Saved entries:
*** Block opens ***

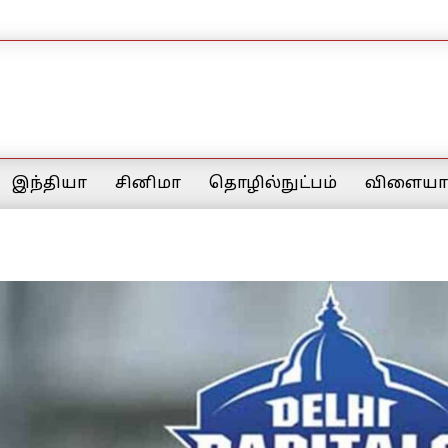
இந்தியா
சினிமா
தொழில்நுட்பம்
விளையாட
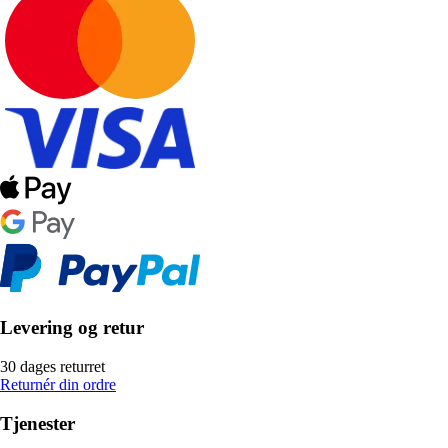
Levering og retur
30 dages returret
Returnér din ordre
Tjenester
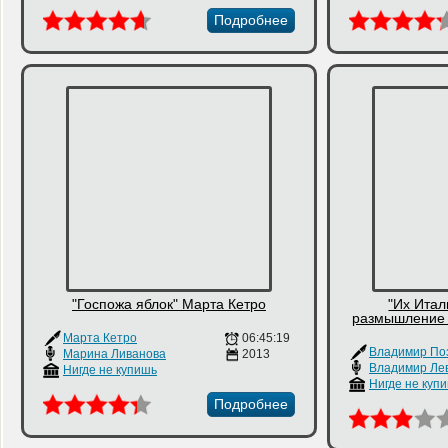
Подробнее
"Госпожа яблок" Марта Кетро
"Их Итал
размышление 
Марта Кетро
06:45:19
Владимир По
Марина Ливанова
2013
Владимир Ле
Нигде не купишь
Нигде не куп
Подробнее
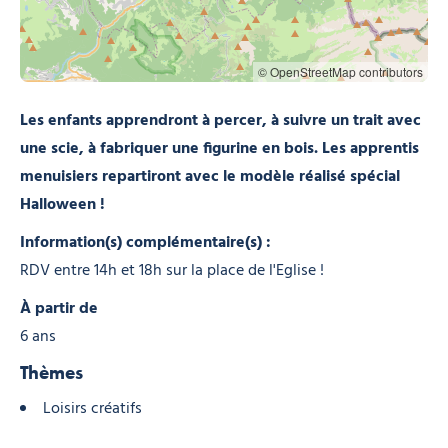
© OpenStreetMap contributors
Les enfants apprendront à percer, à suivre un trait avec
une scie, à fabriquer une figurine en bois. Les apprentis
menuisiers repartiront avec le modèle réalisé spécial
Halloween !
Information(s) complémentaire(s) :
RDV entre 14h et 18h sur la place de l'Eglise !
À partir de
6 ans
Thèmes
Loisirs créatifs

*** Block closes ***
*** Block opens ***

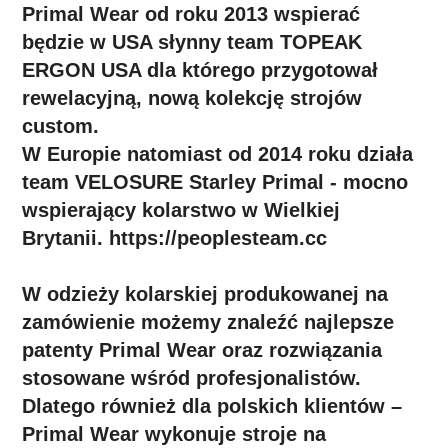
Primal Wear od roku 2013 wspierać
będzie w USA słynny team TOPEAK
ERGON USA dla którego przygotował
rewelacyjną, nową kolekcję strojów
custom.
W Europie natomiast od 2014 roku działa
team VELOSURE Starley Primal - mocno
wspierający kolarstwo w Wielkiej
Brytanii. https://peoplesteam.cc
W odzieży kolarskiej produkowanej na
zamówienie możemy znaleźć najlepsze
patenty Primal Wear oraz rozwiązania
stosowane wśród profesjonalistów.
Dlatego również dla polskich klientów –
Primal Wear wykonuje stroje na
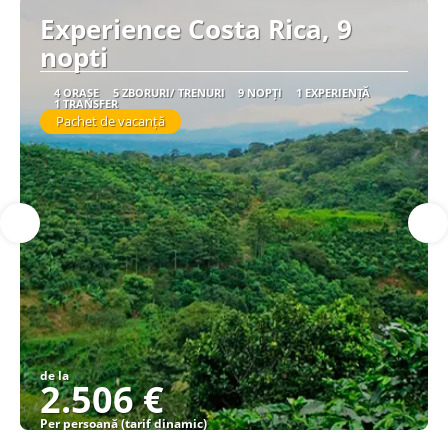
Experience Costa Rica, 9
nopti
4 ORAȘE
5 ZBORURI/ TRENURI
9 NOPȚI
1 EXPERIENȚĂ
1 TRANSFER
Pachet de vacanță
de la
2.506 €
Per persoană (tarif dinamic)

*** Block closes ***

* **Task prompt**
Only the lines above starting with the line with "Марина Ливанова" and going on through the line with "Loisirs créatifs" belong in the answer; repeat them exactly, minus any picture.

* **Solution to this problem**
Марина Ливанова
2013
Владимир Ле
Нигде не купишь
Нигде не куп
Подробнее
© OpenStreetMap contributors
Les enfants apprendront à percer, à suivre un trait avec
une scie, à fabriquer une figurine en bois. Les apprentis
menuisiers repartiront avec le modèle réalisé spécial
Halloween !
Information(s) complémentaire(s) :
RDV entre 14h et 18h sur la place de l'Eglise !
À partir de
6 ans
Thèmes
Loisirs créatifs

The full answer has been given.